JawaPos.com - hingga Sekitar 16.490 warga Kota Cirebon belum melakukan rekam KTP elektronik (E-KTP). Mereka bahkan tercatat sebagai wajib E-KTP tapi belum melakukan perekaman.  



Kabid Sistem Informasi dan Administrasi  Kependudukan (SIAK) Anan Suyitno mengakui terdapat 16.490 warga belum melakukan rekam data. Banyaknya warga masyarakat  yang belum direkam karena penduduk wajib KTP pemula yakni usia 17 tahun.
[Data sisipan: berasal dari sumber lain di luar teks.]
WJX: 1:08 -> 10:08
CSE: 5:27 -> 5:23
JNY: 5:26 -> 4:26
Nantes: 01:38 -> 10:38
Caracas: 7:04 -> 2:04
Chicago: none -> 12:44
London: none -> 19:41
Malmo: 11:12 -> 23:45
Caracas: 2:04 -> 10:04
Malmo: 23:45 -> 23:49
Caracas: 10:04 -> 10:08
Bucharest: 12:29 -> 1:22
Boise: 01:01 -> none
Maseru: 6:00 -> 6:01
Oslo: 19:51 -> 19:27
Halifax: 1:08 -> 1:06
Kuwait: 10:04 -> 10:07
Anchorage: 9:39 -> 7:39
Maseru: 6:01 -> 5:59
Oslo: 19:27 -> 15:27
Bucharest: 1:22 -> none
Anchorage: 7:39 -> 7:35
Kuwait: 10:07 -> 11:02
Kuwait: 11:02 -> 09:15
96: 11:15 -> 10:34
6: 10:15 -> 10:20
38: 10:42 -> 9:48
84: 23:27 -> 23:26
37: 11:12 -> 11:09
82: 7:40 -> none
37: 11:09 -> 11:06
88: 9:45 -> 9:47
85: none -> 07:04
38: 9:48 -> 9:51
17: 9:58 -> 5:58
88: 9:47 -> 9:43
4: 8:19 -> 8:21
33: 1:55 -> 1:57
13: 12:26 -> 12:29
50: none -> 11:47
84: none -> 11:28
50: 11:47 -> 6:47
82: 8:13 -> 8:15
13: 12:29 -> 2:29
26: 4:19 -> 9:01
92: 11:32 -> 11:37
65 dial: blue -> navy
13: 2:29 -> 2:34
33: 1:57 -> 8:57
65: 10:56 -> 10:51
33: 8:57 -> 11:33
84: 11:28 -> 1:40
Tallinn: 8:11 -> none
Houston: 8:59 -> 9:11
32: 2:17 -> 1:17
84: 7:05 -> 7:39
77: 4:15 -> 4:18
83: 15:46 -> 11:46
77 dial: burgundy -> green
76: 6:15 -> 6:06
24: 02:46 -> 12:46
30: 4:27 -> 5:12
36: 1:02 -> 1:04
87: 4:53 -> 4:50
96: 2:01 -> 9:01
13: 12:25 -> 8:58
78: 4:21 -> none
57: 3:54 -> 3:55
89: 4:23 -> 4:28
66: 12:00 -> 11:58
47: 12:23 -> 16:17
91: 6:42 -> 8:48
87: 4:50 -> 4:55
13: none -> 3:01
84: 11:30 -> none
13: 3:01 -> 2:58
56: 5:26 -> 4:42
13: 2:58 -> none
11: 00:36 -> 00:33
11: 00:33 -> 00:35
"Bahkan berdasarkan data di server yang kami unduh, per 8 Nopember 2016 penduduk wajib KTP sebanyak 294.531 orang, penduduk yang sudah direkam sebanyak 229.586," katanya kepada Radar Cirebon (Jawa Pos Group).



Meski warga sudah melakukan perekaman, kata dia, belum semuanya mendapatkan E-KTP. Sebab, terdappat gangguan sistem di Kementrian Dalam Negeri. Jaringan masih di Jakarta belum terkirim ke Cirebon sehingga terjadi send for endrolmen (SFE).



“Kondisi (gangguan) ini terjadi sejak 22 Agustus 2016 sampai sekarang,” kata Anan.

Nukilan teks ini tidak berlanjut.